According to Bridget Psarianos, lead staff attorney with the Trustees for Alaska, “there are profound legal problems with Willow’s approval and it’s essential to stop on-the-ground harm while the case gets heard.”
“The district court found in our prior 2020 lawsuit that winter road construction and gravel mining would do immediate and permanent harm to land and the community of Nuiqsut,” Psarianos said. “It’s heartbreaking for all who want to protect local communities and prevent more devastating climate impacts in the Arctic and around the world to know that blasting and road building is happening for Willow despite the legal problems with this project.”
Karlin Itchoak, the senior regional director for Alaska for The Wilderness Society, also warned of environmental implications.
“Willow would result in the release of more than 280 million metric tons of greenhouse gases over its 30-year lifespan,” said Itchoak. “The Biden administration needs to thoroughly review its practices and change the way it approaches drilling for oil on public lands if it has any hope of meeting its own commitments and leading on the kind of fundamental shift in energy policy that a livable future demands.”

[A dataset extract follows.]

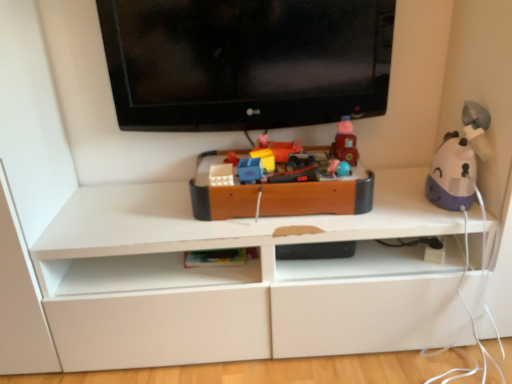
The width and height of the screenshot is (512, 384). Find the location of `blank area to the left of matte plastic toy car at center, the 3th toy positioned from the left`. blank area to the left of matte plastic toy car at center, the 3th toy positioned from the left is located at coordinates (214, 167).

The Biden administration gave its approval for the Willow project on March 12.
Residents of the Inupiat community of Nuiqsut, located just a few miles away, would be subject to increased air pollution, repeated blasting for gravel mining and continued rapid industrialization that would lead to significant physical and mental health stresses, according to the Trustees of Alaska said.
The plaintiffs, in individual comments, also criticized the project.
“Make no mistake,” said Andy Moderow, senior director of policy for the Alaska Wilderness League,
“We will never stop fighting to address climate change and protect biodiversity in America’s Arctic.”